» **Try it**:
Go through the material line by line and copy each one with the word "Drive".

┄┄┄┄┄┄┄┄┄┄

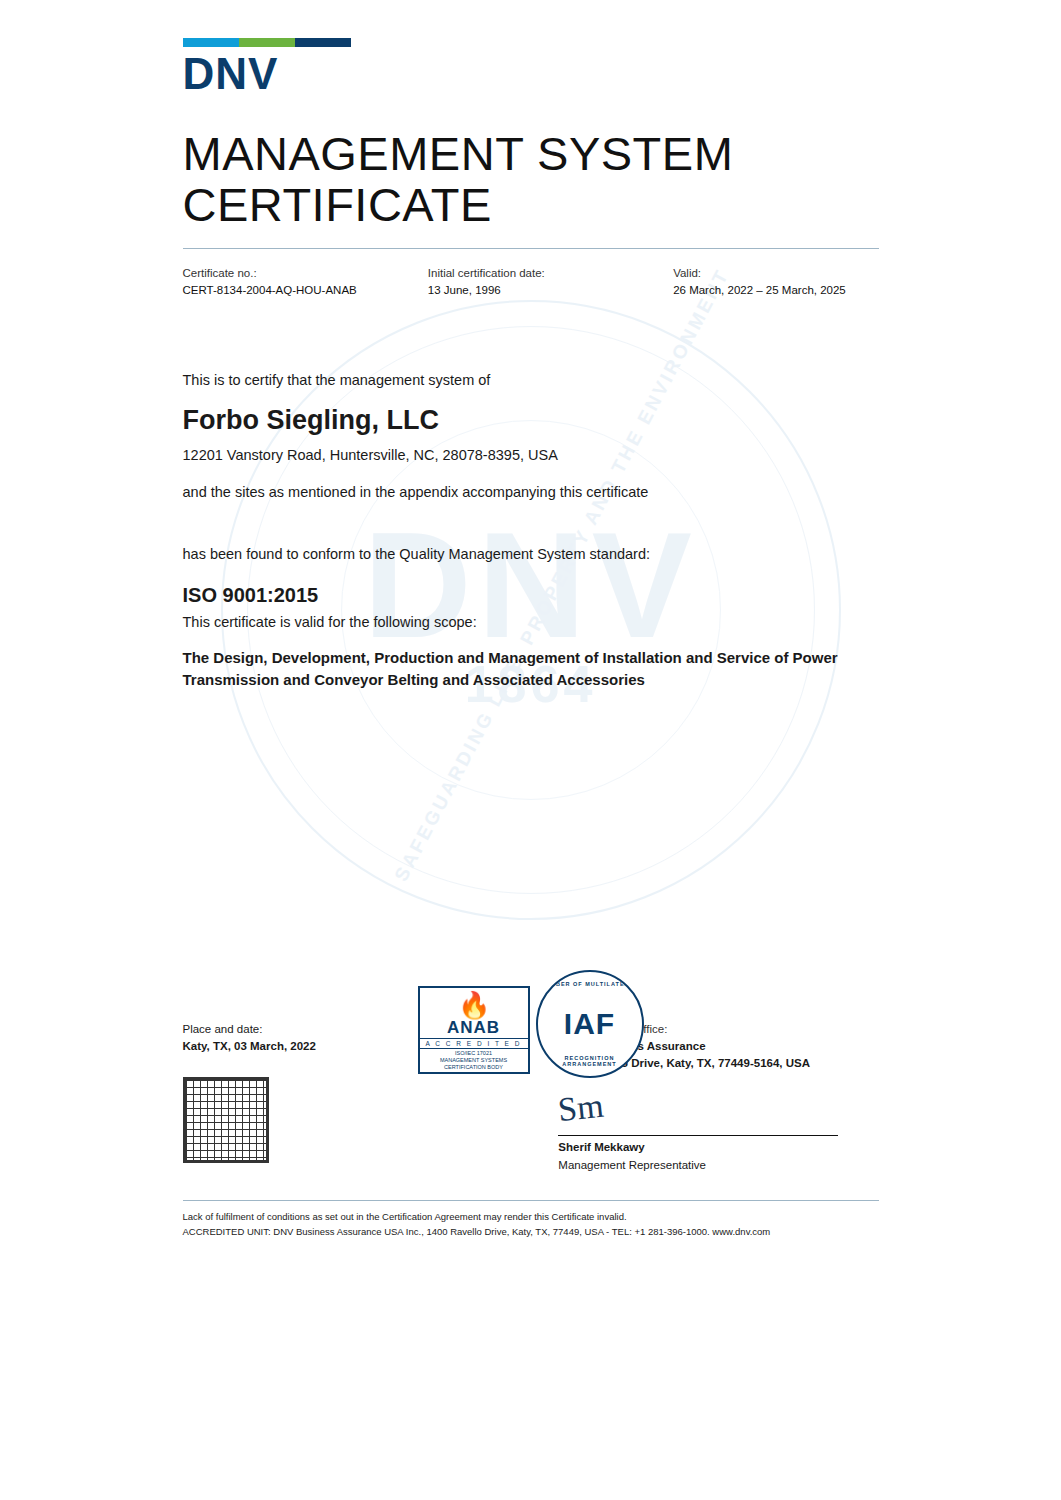DNV
1864
SAFEGUARDING LIFE, PROPERTY AND THE ENVIRONMENT
DNV
MANAGEMENT SYSTEM
CERTIFICATE
Certificate no.:
CERT-8134-2004-AQ-HOU-ANAB
Initial certification date:
13 June, 1996
Valid:
26 March, 2022 – 25 March, 2025
This is to certify that the management system of
Forbo Siegling, LLC
12201 Vanstory Road, Huntersville, NC, 28078-8395, USA
and the sites as mentioned in the appendix accompanying this certificate
has been found to conform to the Quality Management System standard:
ISO 9001:2015
This certificate is valid for the following scope:
The Design, Development, Production and Management of Installation and Service of Power Transmission and Conveyor Belting and Associated Accessories
Place and date:
Katy, TX, 03 March, 2022
For the issuing office:
DNV - Business Assurance
1400 Ravello Drive, Katy, TX, 77449-5164, USA
Sm
Sherif Mekkawy
Management Representative
🔥
ANAB
A C C R E D I T E D
ISO/IEC 17021
MANAGEMENT SYSTEMS
CERTIFICATION BODY
MEMBER OF MULTILATERAL
IAF
RECOGNITION ARRANGEMENT
Lack of fulfilment of conditions as set out in the Certification Agreement may render this Certificate invalid.
ACCREDITED UNIT: DNV Business Assurance USA Inc., 1400 Ravello Drive, Katy, TX, 77449, USA - TEL: +1 281-396-1000. www.dnv.com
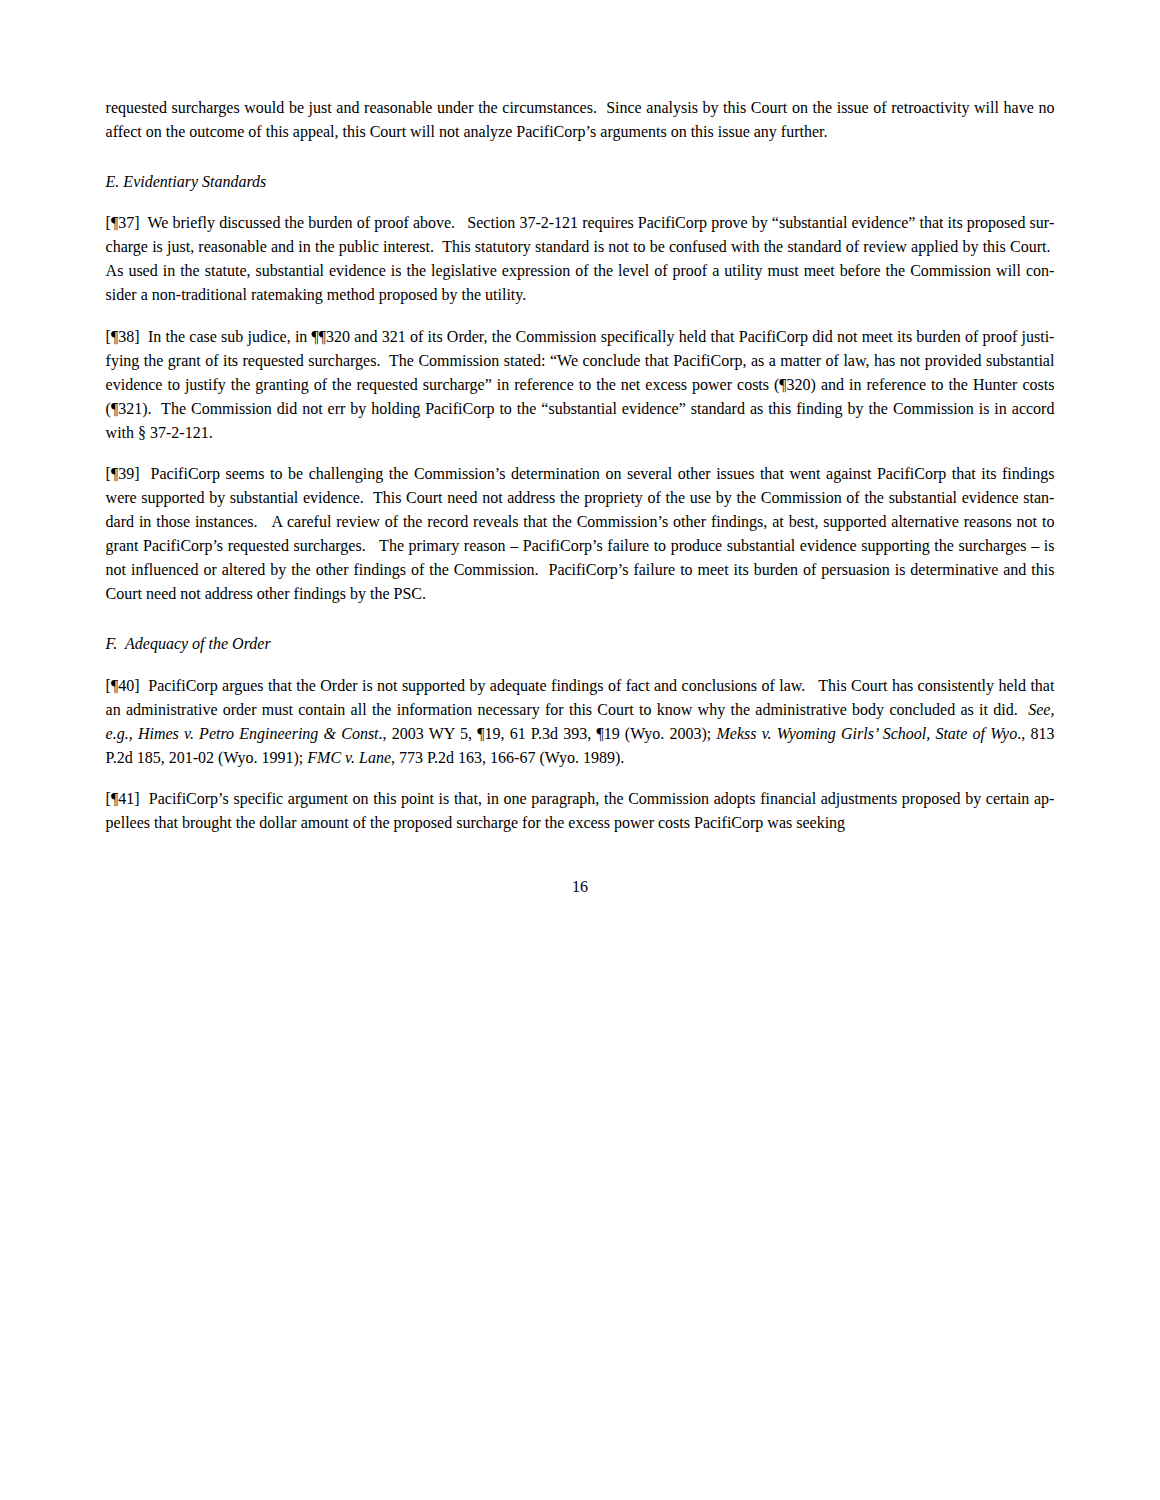requested surcharges would be just and reasonable under the circumstances. Since analysis by this Court on the issue of retroactivity will have no affect on the outcome of this appeal, this Court will not analyze PacifiCorp’s arguments on this issue any further.
E. Evidentiary Standards
[¶37] We briefly discussed the burden of proof above. Section 37-2-121 requires PacifiCorp prove by “substantial evidence” that its proposed surcharge is just, reasonable and in the public interest. This statutory standard is not to be confused with the standard of review applied by this Court. As used in the statute, substantial evidence is the legislative expression of the level of proof a utility must meet before the Commission will consider a non-traditional ratemaking method proposed by the utility.
[¶38] In the case sub judice, in ¶¶320 and 321 of its Order, the Commission specifically held that PacifiCorp did not meet its burden of proof justifying the grant of its requested surcharges. The Commission stated: “We conclude that PacifiCorp, as a matter of law, has not provided substantial evidence to justify the granting of the requested surcharge” in reference to the net excess power costs (¶320) and in reference to the Hunter costs (¶321). The Commission did not err by holding PacifiCorp to the “substantial evidence” standard as this finding by the Commission is in accord with § 37-2-121.
[¶39] PacifiCorp seems to be challenging the Commission’s determination on several other issues that went against PacifiCorp that its findings were supported by substantial evidence. This Court need not address the propriety of the use by the Commission of the substantial evidence standard in those instances. A careful review of the record reveals that the Commission’s other findings, at best, supported alternative reasons not to grant PacifiCorp’s requested surcharges. The primary reason – PacifiCorp’s failure to produce substantial evidence supporting the surcharges – is not influenced or altered by the other findings of the Commission. PacifiCorp’s failure to meet its burden of persuasion is determinative and this Court need not address other findings by the PSC.
F. Adequacy of the Order
[¶40] PacifiCorp argues that the Order is not supported by adequate findings of fact and conclusions of law. This Court has consistently held that an administrative order must contain all the information necessary for this Court to know why the administrative body concluded as it did. See, e.g., Himes v. Petro Engineering & Const., 2003 WY 5, ¶19, 61 P.3d 393, ¶19 (Wyo. 2003); Mekss v. Wyoming Girls’ School, State of Wyo., 813 P.2d 185, 201-02 (Wyo. 1991); FMC v. Lane, 773 P.2d 163, 166-67 (Wyo. 1989).
[¶41] PacifiCorp’s specific argument on this point is that, in one paragraph, the Commission adopts financial adjustments proposed by certain appellees that brought the dollar amount of the proposed surcharge for the excess power costs PacifiCorp was seeking
16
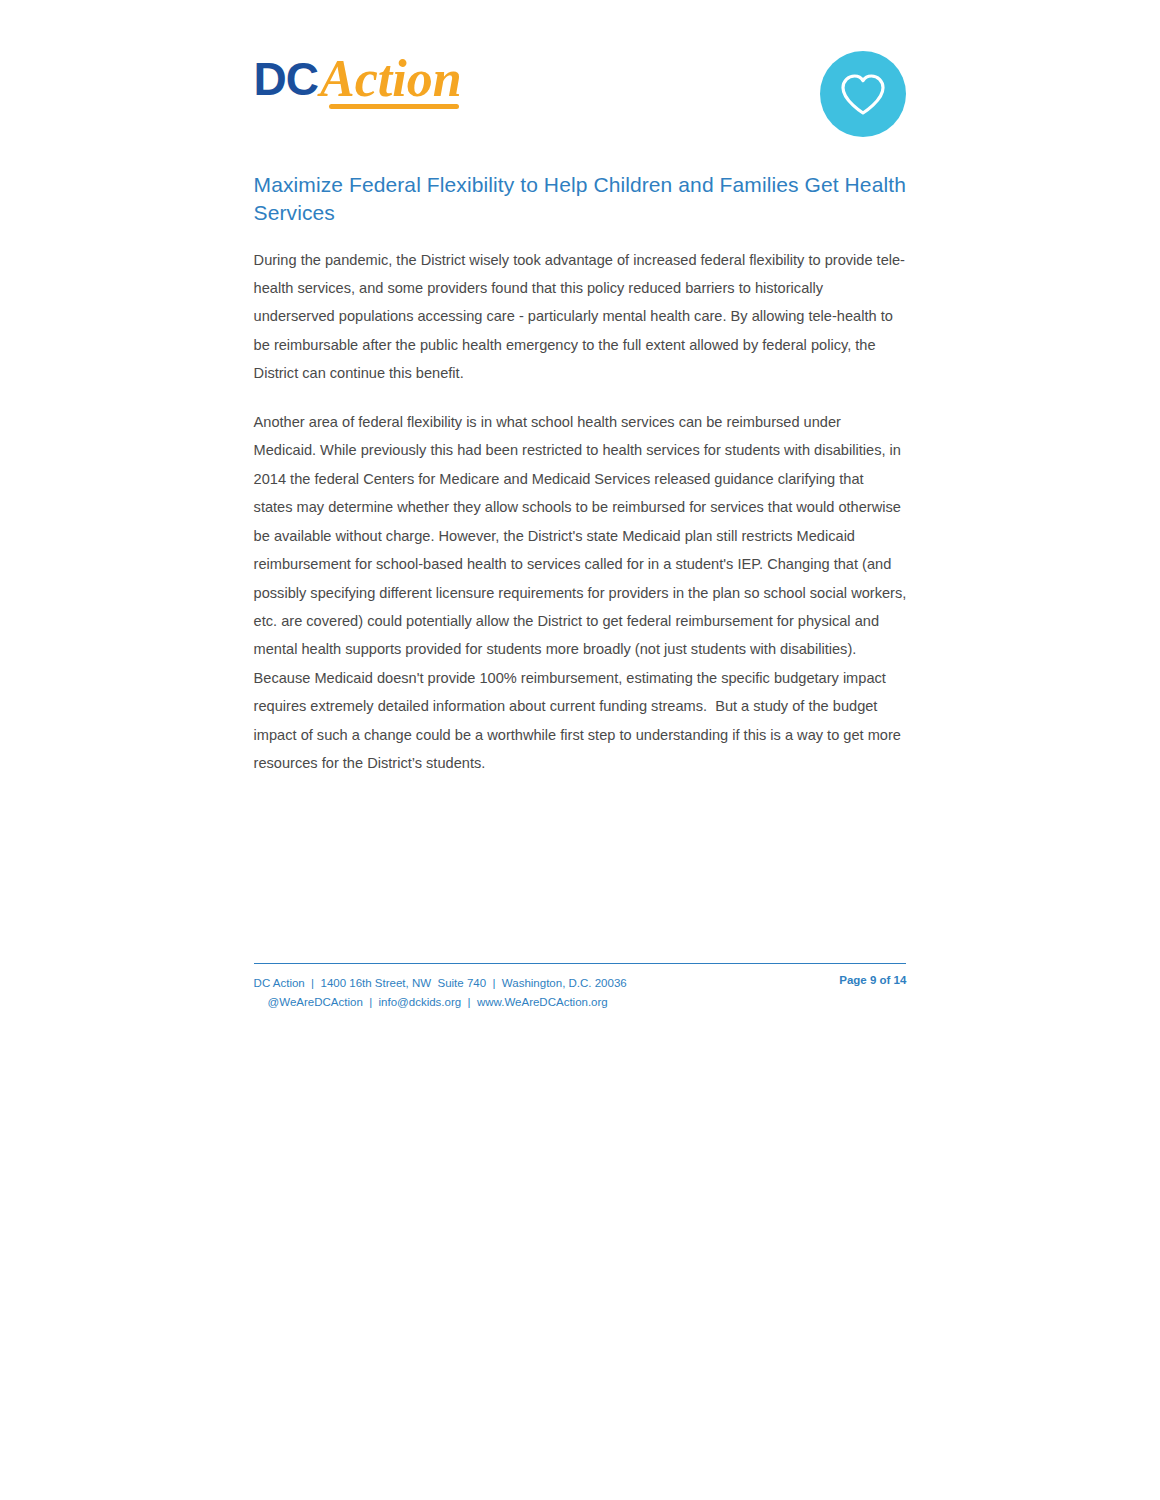DC Action
Maximize Federal Flexibility to Help Children and Families Get Health Services
During the pandemic, the District wisely took advantage of increased federal flexibility to provide tele-health services, and some providers found that this policy reduced barriers to historically underserved populations accessing care - particularly mental health care. By allowing tele-health to be reimbursable after the public health emergency to the full extent allowed by federal policy, the District can continue this benefit.
Another area of federal flexibility is in what school health services can be reimbursed under Medicaid. While previously this had been restricted to health services for students with disabilities, in 2014 the federal Centers for Medicare and Medicaid Services released guidance clarifying that states may determine whether they allow schools to be reimbursed for services that would otherwise be available without charge. However, the District's state Medicaid plan still restricts Medicaid reimbursement for school-based health to services called for in a student's IEP. Changing that (and possibly specifying different licensure requirements for providers in the plan so school social workers, etc. are covered) could potentially allow the District to get federal reimbursement for physical and mental health supports provided for students more broadly (not just students with disabilities). Because Medicaid doesn't provide 100% reimbursement, estimating the specific budgetary impact requires extremely detailed information about current funding streams. But a study of the budget impact of such a change could be a worthwhile first step to understanding if this is a way to get more resources for the District’s students.
DC Action | 1400 16th Street, NW Suite 740 | Washington, D.C. 20036
@WeAreDCAction | info@dckids.org | www.WeAreDCAction.org
Page 9 of 14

┄┄┄┄┄┄┄┄┄┄

» **Exercise result**:
1400 Ravello Drive, Katy, TX, 77449-5164, USA
ACCREDITED UNIT: DNV Business Assurance USA Inc., 1400 Ravello Drive, Katy, TX, 77449, USA - TEL: +1 281-396-1000. www.dnv.com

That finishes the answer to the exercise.